_Task instructions_. Whenever a line below holds the word "back", count it once; report the total and nothing else.
Records shown START
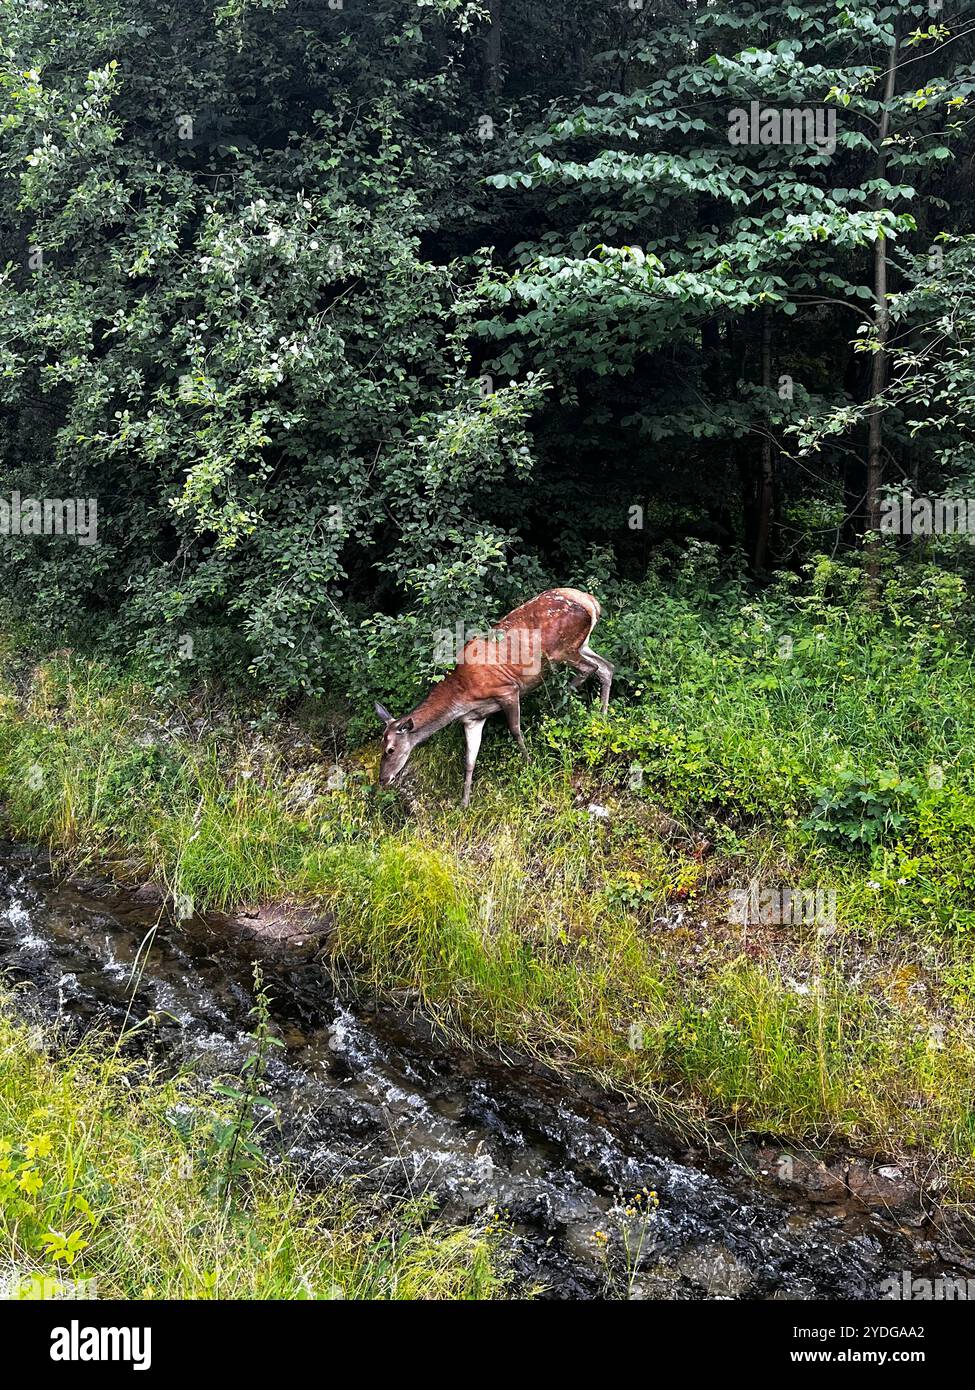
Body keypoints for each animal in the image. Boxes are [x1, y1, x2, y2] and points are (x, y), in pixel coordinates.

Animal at [375, 588, 613, 807]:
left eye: (390, 749)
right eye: (381, 747)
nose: (382, 779)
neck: (461, 697)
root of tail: (591, 601)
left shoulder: (508, 690)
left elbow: (516, 731)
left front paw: (529, 764)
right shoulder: (473, 719)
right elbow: (469, 760)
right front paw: (464, 803)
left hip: (562, 650)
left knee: (591, 668)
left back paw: (558, 705)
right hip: (582, 644)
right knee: (606, 667)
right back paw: (600, 718)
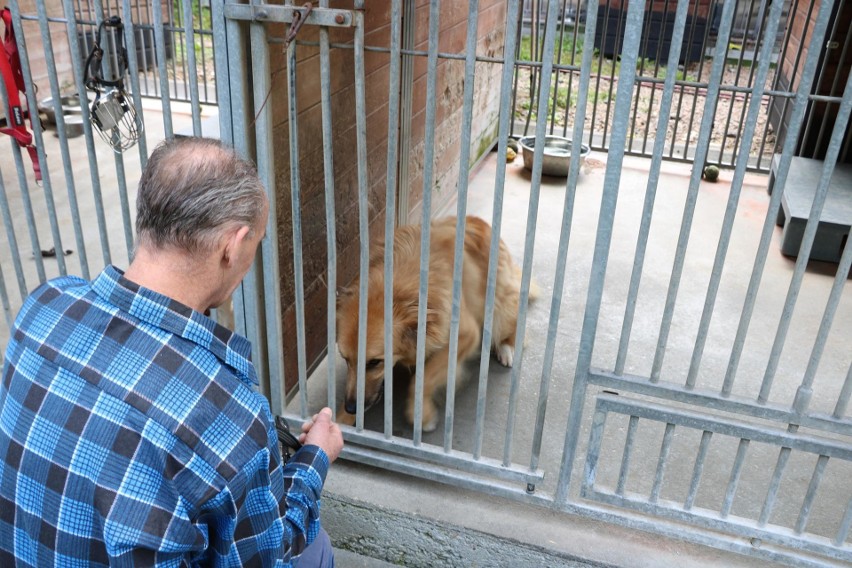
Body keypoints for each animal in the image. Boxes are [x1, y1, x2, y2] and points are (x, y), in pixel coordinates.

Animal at [334, 216, 528, 430]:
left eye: (374, 362)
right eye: (345, 359)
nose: (351, 407)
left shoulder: (466, 334)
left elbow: (424, 378)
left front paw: (421, 414)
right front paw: (341, 419)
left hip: (500, 309)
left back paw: (505, 348)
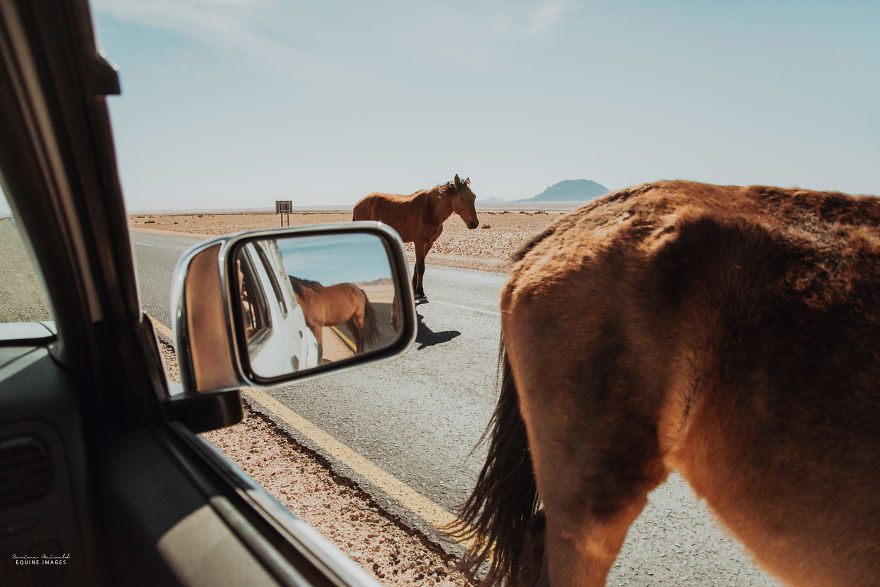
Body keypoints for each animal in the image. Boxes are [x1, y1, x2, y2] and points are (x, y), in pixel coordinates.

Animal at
Records shown END
_Result_. 3